## ARAHAN SINGKAT A
Tentukan apakah tiap pernyataan berikut sesuai dengan kutipan teks: (i) Bernard Lewis mengajukan pertanyaannya dalam buku "What Went Wrong" yang terbit tahun 2002; (ii) jumlah sarjana Muslim yang melancong untuk melihat dunia lain disebut banyak; (iii) menurut dugaan Lewis, sarjana Muslim dibebani "hantu teologis". Jawab ya atau tidak untuk masing-masing, sertakan kata-kata penentu dari teks yang dikutip persis.

(Catatan yang ditulis karena "gabut" di rumah terus)
Sejak lama, saya bertanya-tanya agak "kepo," kenapa sarjana Barat bersedia mati-matian mempelajari budaya-budaya bangsa lain; dan untuk itu, mereka bersedia menempuh jalan terjal yang amat sulit. Tidak mudah bagi sarjana-sarjana Barat ini untuk mempelajari budaya bangsa-bangsa lain, terutama di dunia Timur. Mereka, pertama-tama, harus mempelajari bahasa yang sangat asing bagi mereka. Mereka harus belajar bahasa-bahasa antik seperti Arab klasik, Persia, Turki, Ibrani, Suryani, Ugaritik, Kawi, Sanskerta, Melayu lama, dan bahasa-bahasa lain di kawasan timur yang lain.
Tidak hanya itu.
Mereka juga bersedia membacai dengan kesabaran yang nyaris tak masuk akal
ribuan manuskrip kuno yang amat sulit. Kita bisa membayangkan, betapa terjalnya
jalan yang harus ditempuh oleh sarjana besar Belanda seperti, misalnya, untuk
membacai naskah-naskah kuno berbahasa Kawi dari era Majapahit. Saya heran:
kenapa mereka mau melakukan ini semua? Apakah sarjana kita ada yang
"sesabar" ini?
Saya melihat ada
sesuatu yang agak "problematis" pada (sebut saja) kegilaan
sarjana-sarjana Barat itu untuk mengkaji dunia Timur (termasuk dunia Islam),
hingga bersedia banting tulang, bertungkus-lumus, berdarah-darah (dan saya
tidak sedang mendramatisir ketika memakai kata-kata ini!) untuk mempelajari
bahasa-bahasa "antik" di dunia Timur. Setahu saya, tidak ada bangsa
manapun di dunia yang memiliki kegilaan seperti ini. Apakah ini semua motifnya
semata-mata kecintaan pada ilmu, kehendak memahami budaya bangsa lain, atau ada
dorongan lain yang tak terkatakan sebagai "leitmotif," motif utama?
Sejarawan Islam
besar (harus diakui, memang dia hebat!) Bernard Lewis pernah bertanya dalam
bukunya "What Went Wrong" (2002) begini: kenapa saat peradaban Islam
unggul dulu, sarjana Muslim tidak memiliki hasrat besar untuk mempelajari dunia
lain seperti dimiliki sarjana-sarjana Barat? Sarjana Muslim yang melancong
untuk melongok dunia lain hanyalah segelintir saja jumlahnya, salah satunya Ibn
Battuta (w. 1369). Jumlah ini amat tak sebanding dengan sarjana barat yang
sejak dulu selalu ingin mengkaji dunia lain di luar dunia mereka. Lewis
memiliki spekulasi begini: mungkin karena sarjana Muslim dibebani oleh
"hantu teologis," yaitu memandang dunia lain di luar Islam sebagai
dunia "kafir" yang sama sekali tak layak dipelajari. Apa yang layak
dipelajari dari dunia kafir? Begitu dugaan Lewis.

## MASUKAN TUGAS
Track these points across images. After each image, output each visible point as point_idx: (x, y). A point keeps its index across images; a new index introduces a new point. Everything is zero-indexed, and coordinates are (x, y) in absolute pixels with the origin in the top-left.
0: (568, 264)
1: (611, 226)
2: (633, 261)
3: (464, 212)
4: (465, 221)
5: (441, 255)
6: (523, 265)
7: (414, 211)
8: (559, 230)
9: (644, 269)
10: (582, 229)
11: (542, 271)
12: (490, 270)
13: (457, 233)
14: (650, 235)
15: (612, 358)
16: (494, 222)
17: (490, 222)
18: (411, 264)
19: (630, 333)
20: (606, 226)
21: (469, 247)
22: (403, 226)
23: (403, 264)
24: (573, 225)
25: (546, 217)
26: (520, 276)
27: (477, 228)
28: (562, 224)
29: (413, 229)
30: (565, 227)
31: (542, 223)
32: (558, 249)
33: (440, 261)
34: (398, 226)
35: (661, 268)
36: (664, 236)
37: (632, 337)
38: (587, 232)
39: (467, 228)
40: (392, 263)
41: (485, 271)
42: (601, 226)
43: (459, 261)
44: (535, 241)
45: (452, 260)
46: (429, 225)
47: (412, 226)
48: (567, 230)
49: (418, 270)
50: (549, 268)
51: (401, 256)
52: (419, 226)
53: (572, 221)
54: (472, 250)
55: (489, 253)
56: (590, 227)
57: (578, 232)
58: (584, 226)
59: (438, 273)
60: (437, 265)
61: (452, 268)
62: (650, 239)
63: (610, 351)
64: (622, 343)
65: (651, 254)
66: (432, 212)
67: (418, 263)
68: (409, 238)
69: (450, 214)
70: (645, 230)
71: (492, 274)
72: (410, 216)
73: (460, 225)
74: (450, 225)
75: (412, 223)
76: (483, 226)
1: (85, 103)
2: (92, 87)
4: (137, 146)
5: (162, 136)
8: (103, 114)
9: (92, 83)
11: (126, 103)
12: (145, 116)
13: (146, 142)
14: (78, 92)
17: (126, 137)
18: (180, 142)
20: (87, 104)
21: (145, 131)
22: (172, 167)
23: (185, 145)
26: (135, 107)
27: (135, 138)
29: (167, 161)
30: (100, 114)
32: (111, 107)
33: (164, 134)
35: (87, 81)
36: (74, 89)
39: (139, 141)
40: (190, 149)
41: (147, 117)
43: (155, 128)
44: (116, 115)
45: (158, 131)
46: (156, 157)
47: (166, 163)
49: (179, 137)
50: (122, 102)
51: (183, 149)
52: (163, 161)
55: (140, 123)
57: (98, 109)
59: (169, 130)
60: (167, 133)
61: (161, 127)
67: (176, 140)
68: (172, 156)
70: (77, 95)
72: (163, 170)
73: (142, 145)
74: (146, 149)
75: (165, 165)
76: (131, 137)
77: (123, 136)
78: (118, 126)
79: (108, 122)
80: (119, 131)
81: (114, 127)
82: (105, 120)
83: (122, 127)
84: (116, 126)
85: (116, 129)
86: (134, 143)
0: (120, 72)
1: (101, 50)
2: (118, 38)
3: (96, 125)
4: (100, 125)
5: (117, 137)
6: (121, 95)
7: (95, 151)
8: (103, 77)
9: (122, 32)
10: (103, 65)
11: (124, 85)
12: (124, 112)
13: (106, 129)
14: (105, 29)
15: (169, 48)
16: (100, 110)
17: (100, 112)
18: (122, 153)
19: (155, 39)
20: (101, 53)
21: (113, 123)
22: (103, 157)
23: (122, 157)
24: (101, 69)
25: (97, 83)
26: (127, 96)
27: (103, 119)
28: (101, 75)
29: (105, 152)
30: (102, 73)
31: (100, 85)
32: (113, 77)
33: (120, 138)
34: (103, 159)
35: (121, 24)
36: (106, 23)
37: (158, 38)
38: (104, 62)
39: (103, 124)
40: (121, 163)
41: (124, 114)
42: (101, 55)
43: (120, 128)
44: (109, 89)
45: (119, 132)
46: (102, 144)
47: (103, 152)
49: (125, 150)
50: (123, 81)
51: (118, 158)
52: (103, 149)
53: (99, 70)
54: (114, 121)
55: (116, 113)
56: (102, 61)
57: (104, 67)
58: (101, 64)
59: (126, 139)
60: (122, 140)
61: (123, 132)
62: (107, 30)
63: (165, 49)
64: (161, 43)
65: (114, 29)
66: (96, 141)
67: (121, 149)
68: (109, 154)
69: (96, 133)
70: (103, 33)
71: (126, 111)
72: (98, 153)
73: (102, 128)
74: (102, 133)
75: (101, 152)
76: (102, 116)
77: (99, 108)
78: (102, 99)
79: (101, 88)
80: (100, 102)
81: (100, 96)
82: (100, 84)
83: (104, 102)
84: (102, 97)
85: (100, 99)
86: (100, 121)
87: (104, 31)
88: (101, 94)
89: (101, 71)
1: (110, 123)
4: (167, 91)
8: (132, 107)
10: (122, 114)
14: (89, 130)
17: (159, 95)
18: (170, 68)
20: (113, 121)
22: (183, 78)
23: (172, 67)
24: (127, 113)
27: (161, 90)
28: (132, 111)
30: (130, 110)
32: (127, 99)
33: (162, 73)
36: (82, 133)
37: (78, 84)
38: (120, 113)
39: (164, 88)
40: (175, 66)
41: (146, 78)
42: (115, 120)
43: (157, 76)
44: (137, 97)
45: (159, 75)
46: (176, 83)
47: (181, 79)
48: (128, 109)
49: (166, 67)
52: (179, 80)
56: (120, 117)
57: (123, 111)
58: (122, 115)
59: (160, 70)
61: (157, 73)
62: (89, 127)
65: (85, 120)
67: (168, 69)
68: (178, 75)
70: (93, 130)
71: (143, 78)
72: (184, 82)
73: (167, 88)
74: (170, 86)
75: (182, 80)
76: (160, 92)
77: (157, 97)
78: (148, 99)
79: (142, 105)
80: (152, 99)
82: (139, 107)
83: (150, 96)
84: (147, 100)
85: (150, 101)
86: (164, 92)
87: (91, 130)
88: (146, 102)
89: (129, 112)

## ARAHAN SINGKAT B
Keluarkan sebagai tabel Markdown dengan kolom No dan Isi bagian entri yang dimulai dari baris berisi "77: (123, 136)" hingga baris berisi "8: (103, 77)", kedua ujungnya disertakan. Baris kosong tidak dimasukkan.

## JAWABAN TERTULIS A
(i) Ya. 'bukunya "What Went Wrong" (2002)'
(ii) Tidak. 'hanyalah segelintir saja jumlahnya'
(iii) Ya. '"hantu teologis," yaitu memandang dunia lain di luar Islam sebagai'

## JAWABAN TERTULIS B
| No | Isi |
|---|---|
| 1 | 77: (123, 136) |
| 2 | 78: (118, 126) |
| 3 | 79: (108, 122) |
| 4 | 80: (119, 131) |
| 5 | 81: (114, 127) |
| 6 | 82: (105, 120) |
| 7 | 83: (122, 127) |
| 8 | 84: (116, 126) |
| 9 | 85: (116, 129) |
| 10 | 86: (134, 143) |
| 11 | 0: (120, 72) |
| 12 | 1: (101, 50) |
| 13 | 2: (118, 38) |
| 14 | 3: (96, 125) |
| 15 | 4: (100, 125) |
| 16 | 5: (117, 137) |
| 17 | 6: (121, 95) |
| 18 | 7: (95, 151) |
| 19 | 8: (103, 77) |